§ TASK GOAL:
Exact repetition of the data is the whole task.

⁂

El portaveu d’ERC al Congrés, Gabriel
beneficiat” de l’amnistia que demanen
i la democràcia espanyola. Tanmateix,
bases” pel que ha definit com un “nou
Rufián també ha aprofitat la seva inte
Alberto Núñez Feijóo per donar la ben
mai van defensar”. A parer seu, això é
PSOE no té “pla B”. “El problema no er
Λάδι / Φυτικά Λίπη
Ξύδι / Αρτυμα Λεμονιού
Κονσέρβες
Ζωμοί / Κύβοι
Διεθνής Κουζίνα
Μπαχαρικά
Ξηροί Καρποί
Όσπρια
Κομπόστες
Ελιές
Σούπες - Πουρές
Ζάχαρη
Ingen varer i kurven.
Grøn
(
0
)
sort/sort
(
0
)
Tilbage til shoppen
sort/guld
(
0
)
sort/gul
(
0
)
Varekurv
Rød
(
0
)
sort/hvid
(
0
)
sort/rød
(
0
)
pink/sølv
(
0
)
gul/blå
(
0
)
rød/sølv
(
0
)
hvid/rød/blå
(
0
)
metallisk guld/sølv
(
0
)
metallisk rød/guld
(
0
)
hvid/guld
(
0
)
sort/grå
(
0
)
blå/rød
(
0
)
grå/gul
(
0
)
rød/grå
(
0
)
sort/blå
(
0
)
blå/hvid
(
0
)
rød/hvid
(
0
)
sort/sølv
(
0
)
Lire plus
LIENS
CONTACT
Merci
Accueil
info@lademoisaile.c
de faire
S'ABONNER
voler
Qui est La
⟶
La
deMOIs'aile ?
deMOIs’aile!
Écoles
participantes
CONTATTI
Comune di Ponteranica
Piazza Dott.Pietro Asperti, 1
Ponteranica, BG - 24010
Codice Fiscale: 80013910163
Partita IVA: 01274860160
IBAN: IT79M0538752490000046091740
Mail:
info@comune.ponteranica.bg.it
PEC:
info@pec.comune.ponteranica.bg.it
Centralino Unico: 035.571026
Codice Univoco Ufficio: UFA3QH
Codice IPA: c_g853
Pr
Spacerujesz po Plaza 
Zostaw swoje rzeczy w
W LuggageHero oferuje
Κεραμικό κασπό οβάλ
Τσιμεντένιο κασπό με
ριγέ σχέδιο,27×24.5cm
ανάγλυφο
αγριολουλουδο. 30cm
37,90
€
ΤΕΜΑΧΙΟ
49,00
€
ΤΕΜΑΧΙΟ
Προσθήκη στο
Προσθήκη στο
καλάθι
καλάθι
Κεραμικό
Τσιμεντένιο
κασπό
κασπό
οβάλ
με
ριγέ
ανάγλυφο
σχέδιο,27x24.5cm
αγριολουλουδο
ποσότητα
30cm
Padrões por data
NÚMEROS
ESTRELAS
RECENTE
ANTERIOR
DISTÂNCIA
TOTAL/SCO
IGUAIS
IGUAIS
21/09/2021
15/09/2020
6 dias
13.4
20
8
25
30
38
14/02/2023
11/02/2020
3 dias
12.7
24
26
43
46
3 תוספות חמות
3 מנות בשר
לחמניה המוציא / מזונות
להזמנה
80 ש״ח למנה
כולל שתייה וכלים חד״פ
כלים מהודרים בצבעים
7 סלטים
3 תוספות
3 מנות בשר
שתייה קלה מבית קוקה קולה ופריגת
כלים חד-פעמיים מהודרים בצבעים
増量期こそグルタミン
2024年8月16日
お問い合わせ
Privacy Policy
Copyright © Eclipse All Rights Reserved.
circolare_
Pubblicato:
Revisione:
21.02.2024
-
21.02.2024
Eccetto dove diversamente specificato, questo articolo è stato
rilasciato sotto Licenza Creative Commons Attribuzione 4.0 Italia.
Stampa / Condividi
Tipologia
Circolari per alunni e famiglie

⁂

§ WRITTEN RESPONSE:
El portaveu d’ERC al Congrés, Gabriel
beneficiat” de l’amnistia que demanen
i la democràcia espanyola. Tanmateix,
bases” pel que ha definit com un “nou
Rufián també ha aprofitat la seva inte
Alberto Núñez Feijóo per donar la ben
mai van defensar”. A parer seu, això é
PSOE no té “pla B”. “El problema no er
Λάδι / Φυτικά Λίπη
Ξύδι / Αρτυμα Λεμονιού
Κονσέρβες
Ζωμοί / Κύβοι
Διεθνής Κουζίνα
Μπαχαρικά
Ξηροί Καρποί
Όσπρια
Κομπόστες
Ελιές
Σούπες - Πουρές
Ζάχαρη
Ingen varer i kurven.
Grøn
(
0
)
sort/sort
(
0
)
Tilbage til shoppen
sort/guld
(
0
)
sort/gul
(
0
)
Varekurv
Rød
(
0
)
sort/hvid
(
0
)
sort/rød
(
0
)
pink/sølv
(
0
)
gul/blå
(
0
)
rød/sølv
(
0
)
hvid/rød/blå
(
0
)
metallisk guld/sølv
(
0
)
metallisk rød/guld
(
0
)
hvid/guld
(
0
)
sort/grå
(
0
)
blå/rød
(
0
)
grå/gul
(
0
)
rød/grå
(
0
)
sort/blå
(
0
)
blå/hvid
(
0
)
rød/hvid
(
0
)
sort/sølv
(
0
)
Lire plus
LIENS
CONTACT
Merci
Accueil
info@lademoisaile.c
de faire
S'ABONNER
voler
Qui est La
⟶
La
deMOIs'aile ?
deMOIs’aile!
Écoles
participantes
CONTATTI
Comune di Ponteranica
Piazza Dott.Pietro Asperti, 1
Ponteranica, BG - 24010
Codice Fiscale: 80013910163
Partita IVA: 01274860160
IBAN: IT79M0538752490000046091740
Mail:
info@comune.ponteranica.bg.it
PEC:
info@pec.comune.ponteranica.bg.it
Centralino Unico: 035.571026
Codice Univoco Ufficio: UFA3QH
Codice IPA: c_g853
Pr
Spacerujesz po Plaza 
Zostaw swoje rzeczy w
W LuggageHero oferuje
Κεραμικό κασπό οβάλ
Τσιμεντένιο κασπό με
ριγέ σχέδιο,27×24.5cm
ανάγλυφο
αγριολουλουδο. 30cm
37,90
€
ΤΕΜΑΧΙΟ
49,00
€
ΤΕΜΑΧΙΟ
Προσθήκη στο
Προσθήκη στο
καλάθι
καλάθι
Κεραμικό
Τσιμεντένιο
κασπό
κασπό
οβάλ
με
ριγέ
ανάγλυφο
σχέδιο,27x24.5cm
αγριολουλουδο
ποσότητα
30cm
Padrões por data
NÚMEROS
ESTRELAS
RECENTE
ANTERIOR
DISTÂNCIA
TOTAL/SCO
IGUAIS
IGUAIS
21/09/2021
15/09/2020
6 dias
13.4
20
8
25
30
38
14/02/2023
11/02/2020
3 dias
12.7
24
26
43
46
3 תוספות חמות
3 מנות בשר
לחמניה המוציא / מזונות
להזמנה
80 ש״ח למנה
כולל שתייה וכלים חד״פ
כלים מהודרים בצבעים
7 סלטים
3 תוספות
3 מנות בשר
שתייה קלה מבית קוקה קולה ופריגת
כלים חד-פעמיים מהודרים בצבעים
増量期こそグルタミン
2024年8月16日
お問い合わせ
Privacy Policy
Copyright © Eclipse All Rights Reserved.
circolare_
Pubblicato:
Revisione:
21.02.2024
-
21.02.2024
Eccetto dove diversamente specificato, questo articolo è stato
rilasciato sotto Licenza Creative Commons Attribuzione 4.0 Italia.
Stampa / Condividi
Tipologia
Circolari per alunni e famiglie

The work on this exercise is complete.